(Beginning of TEXT SEGMENT)

Fundraising Monitoring
From Wikitech
This page is intended to document the monitoring infrastructure that exists for the fundraising as well as keep track of desired monitoring functionality.
Contents |
Existing monitoring infrastructure
Log monitoring
Minfraud log
We currently monitor the 'minfraud' log (which gets aggregated form the payments cluster to Loudon).
- Ganglia (http://ganglia.wikimedia.org/?r=hour&c=Miscellaneous&h=loudon.wikimedia.org)
- Average risk score (as reported by MinFraud) (Ganglia)
- Number of successful transactions (Ganglia)
- Number of failed transactions (Ganglia)
Monitoring wishlist
See RT tickets #405
- Hudson
- Nagios check for alive-ness
- Nagios check for failed builds
- Note: some scripts run by Hudson need to be modified to throw a non-successful exit status when they don't complete properly (eg send/receive mail scripts for civimail)
- Ganglia graphs for build success/failiure
- Nagios check for too many files in build folders (if the limit of 63999 gets hit, builds will fail)
- ActiveMQ
- Nagios check for queues filling up too fast
- Ganglia graphs for message volume in various queues
- Service communication times
- Ganglia graphs for communication timings with PayPal and MaxMind
- Nagios checks for timeouts/unacceptably high communication times
- 3rd party service accessibility from payments cluster
- Nagios check for communications access to MaxMind/PayPal

(End of TEXT SEGMENT)
(Beginning of DATA PROVIDED)

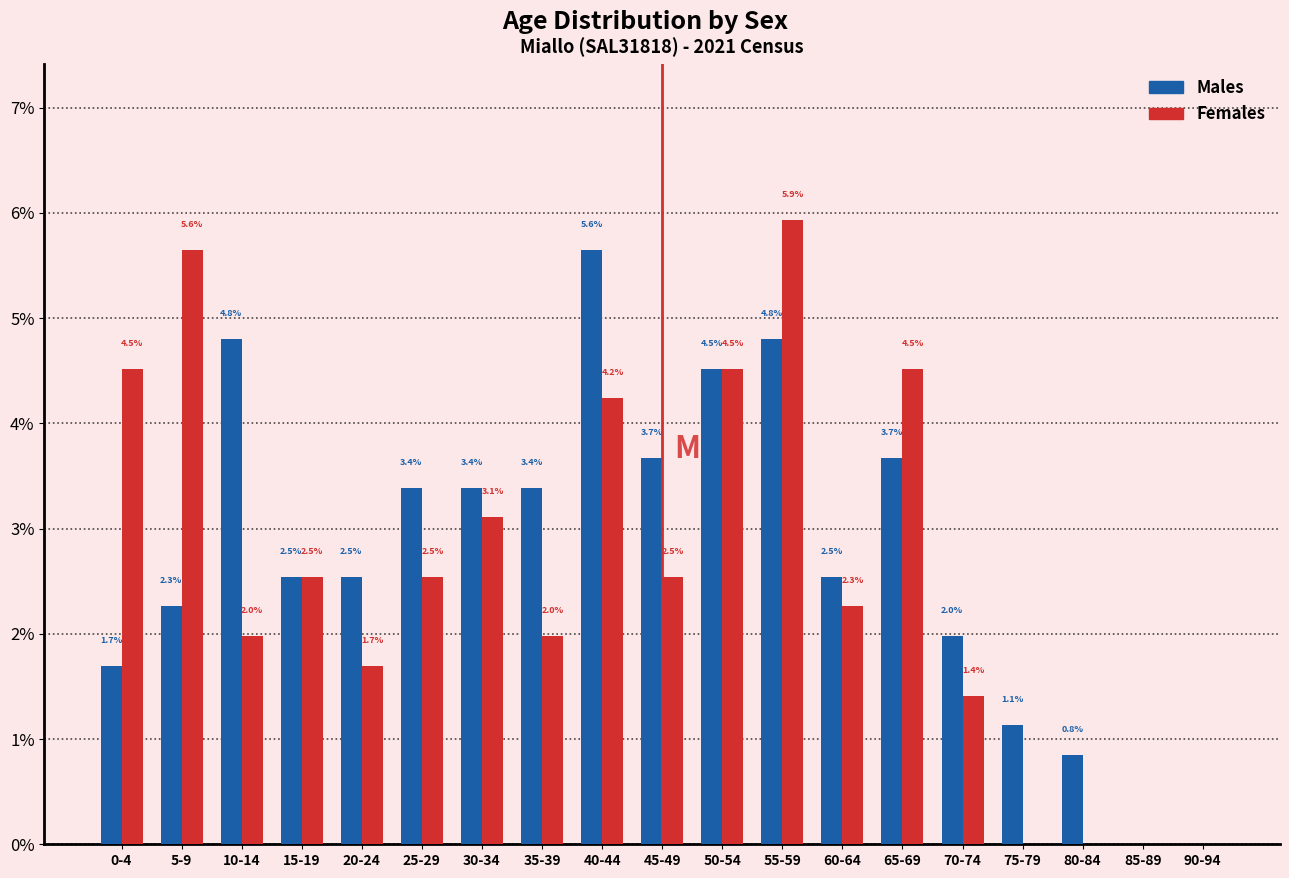

Are the bars horizontal?

No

(End of DATA PROVIDED)

**WHAT YOU HAVE TO DO:**
Answer these from the fundraising monitoring page:
1. Which log is currently monitored, and to which host is it aggregated?
2. How many files in the build folders cause builds to fail once that limit is hit?
3. Which RT ticket number does the monitoring wishlist refer to?

**TASK RESULT:**
1. The 'minfraud' log, which is aggregated from the payments cluster to Loudon.
2. 63999.
3. #405.